Novela, por exemplo, só faz o sucesso que faz no país, há tantas décadas, porque sempre teve público. E toda novela, quando começa a perder audiência, obriga a emissora a antecipar seu fim, mudar os rumos da história, trocar o autor, matar personagens ou introduzir novos ? enfim: elas têm que rebolar pra garantir o ibope (e patrocínios).

O Big Brother, outro programa tão criticado por tantos, é mais um caso típico. Todo mundo fala mal, mas não fala de outro assunto que não seja a separação de Sabrina e Dhomini, no paredão da semana passada. E vale lembrar que, no paredão anterior, quase 20 milhões de ligações selaram os destinos dos que estavam na linha de fogo. É muita gente dando respaldo à continuidade do programa! (Ou muita gente sem ter coisa melhor pra fazer…)

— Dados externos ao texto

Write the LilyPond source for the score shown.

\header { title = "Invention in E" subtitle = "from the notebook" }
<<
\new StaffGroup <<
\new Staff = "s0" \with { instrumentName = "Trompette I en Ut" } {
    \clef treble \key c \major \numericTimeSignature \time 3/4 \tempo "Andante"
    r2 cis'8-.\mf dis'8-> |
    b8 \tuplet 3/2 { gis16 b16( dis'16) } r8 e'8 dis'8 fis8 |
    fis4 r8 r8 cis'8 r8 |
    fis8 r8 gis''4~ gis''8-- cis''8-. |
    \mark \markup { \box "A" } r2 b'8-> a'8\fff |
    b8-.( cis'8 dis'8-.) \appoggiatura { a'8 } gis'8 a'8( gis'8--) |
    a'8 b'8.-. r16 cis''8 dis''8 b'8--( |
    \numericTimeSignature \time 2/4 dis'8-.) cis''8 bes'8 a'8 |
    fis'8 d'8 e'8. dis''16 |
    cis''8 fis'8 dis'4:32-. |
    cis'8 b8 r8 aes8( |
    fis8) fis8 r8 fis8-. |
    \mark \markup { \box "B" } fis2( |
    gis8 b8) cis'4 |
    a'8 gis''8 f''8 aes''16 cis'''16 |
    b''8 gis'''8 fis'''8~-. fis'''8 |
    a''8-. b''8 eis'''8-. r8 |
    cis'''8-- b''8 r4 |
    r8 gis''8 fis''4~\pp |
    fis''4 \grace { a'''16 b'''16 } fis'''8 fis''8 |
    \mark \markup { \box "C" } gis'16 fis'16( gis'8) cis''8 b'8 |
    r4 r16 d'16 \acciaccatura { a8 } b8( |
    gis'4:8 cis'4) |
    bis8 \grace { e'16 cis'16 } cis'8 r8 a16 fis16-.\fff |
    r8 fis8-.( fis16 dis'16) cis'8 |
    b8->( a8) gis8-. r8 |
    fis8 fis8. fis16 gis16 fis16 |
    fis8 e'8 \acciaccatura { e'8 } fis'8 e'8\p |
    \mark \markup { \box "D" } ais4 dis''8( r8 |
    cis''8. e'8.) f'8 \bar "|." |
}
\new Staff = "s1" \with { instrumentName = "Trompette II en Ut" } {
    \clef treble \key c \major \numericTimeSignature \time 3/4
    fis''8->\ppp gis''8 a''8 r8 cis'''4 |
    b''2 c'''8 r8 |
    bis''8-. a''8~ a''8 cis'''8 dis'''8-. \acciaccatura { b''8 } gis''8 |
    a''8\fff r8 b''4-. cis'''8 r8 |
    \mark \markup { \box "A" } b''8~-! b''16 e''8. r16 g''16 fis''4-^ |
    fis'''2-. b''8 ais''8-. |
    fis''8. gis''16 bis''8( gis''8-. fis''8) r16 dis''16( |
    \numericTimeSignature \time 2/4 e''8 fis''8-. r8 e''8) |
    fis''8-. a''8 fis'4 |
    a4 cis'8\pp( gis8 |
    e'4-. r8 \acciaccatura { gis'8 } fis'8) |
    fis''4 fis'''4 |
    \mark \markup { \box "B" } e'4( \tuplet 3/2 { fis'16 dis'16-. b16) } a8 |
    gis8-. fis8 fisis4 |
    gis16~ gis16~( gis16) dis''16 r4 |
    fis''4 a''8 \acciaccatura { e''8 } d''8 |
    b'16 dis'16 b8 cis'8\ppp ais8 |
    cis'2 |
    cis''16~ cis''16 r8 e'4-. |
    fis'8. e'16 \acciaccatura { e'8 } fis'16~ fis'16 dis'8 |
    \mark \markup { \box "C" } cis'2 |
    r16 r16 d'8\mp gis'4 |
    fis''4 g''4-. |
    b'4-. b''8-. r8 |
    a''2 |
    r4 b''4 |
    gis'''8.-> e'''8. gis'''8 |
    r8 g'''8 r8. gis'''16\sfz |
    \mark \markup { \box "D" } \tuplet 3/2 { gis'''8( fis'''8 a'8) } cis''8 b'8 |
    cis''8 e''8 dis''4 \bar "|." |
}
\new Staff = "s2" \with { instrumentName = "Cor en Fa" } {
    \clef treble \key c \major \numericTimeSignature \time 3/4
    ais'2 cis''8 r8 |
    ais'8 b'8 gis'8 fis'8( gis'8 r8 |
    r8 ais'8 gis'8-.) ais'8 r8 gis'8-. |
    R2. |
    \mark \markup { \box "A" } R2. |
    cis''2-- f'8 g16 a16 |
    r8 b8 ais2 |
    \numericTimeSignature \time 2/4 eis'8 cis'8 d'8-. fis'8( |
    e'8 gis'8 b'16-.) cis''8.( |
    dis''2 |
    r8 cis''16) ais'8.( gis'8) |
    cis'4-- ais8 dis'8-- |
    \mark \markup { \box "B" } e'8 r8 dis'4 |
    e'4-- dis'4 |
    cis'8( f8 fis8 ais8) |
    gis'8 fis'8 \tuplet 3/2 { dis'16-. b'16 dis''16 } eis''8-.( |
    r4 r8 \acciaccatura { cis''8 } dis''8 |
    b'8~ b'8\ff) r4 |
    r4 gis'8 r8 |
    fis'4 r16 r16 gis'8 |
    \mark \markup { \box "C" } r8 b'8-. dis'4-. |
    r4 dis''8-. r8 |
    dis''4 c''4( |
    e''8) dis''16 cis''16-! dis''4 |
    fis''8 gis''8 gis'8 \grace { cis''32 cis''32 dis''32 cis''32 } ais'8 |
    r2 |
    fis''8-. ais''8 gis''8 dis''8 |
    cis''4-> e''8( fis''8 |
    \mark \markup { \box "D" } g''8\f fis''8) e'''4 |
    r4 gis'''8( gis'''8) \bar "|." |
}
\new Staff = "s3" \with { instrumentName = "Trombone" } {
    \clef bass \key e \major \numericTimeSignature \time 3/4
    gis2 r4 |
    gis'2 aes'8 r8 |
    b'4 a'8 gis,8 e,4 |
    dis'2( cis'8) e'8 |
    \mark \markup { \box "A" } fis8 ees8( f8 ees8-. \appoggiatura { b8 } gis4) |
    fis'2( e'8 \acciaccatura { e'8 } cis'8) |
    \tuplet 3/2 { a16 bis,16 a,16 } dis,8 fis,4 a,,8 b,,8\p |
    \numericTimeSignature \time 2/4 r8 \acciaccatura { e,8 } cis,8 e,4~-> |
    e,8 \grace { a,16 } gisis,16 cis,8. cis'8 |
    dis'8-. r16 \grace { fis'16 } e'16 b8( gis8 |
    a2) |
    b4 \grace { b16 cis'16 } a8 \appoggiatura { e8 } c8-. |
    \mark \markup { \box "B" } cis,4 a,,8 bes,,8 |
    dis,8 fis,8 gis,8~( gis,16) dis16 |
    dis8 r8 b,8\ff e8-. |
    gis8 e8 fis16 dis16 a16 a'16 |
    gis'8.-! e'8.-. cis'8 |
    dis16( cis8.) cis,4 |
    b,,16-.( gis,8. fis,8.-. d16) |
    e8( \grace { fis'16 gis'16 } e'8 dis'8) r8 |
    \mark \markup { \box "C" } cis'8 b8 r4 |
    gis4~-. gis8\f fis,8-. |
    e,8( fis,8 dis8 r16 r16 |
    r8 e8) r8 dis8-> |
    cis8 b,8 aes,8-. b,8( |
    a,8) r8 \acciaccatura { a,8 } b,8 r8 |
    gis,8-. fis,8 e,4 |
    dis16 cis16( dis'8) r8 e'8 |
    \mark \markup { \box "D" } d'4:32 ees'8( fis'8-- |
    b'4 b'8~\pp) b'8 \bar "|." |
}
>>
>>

A conclusão é que o Big Brother não vai acabar, porque big brothers somos nós, sempre dando uma olhadinha na choradeira piegas do Bambam, nos surtos psicóticos da Tina, na xaropada de Thyrso e Manuela, na bunda (ou peitos, ou coxas, ou o que mais ela deixar ver ou entrever) da Sabrina, na intimidade de grupos de confinados em busca do sucesso rápido e fácil. E que só nós podemos lhes proporcionar ? ou não.

(Só pra confirmar a tese, registro que a mídia especializada em mídia acaba de divulgar a informação de que a Globo já estuda a possibilidade de antecipar o BBB4 porque, com o ibope batendo nos 40 pontos, já é grande o número de interessados nas cotas de patrocínio disponíveis.)

O telespectador precisa ver, então, que não é disparando ou reproduzindo e-mails indignados para sua rede de contatos que vai mudar essa situação. É preciso que se tenha uma atitude mais enérgica e conseqüente: controle remoto também foi feito pra isso, afinal.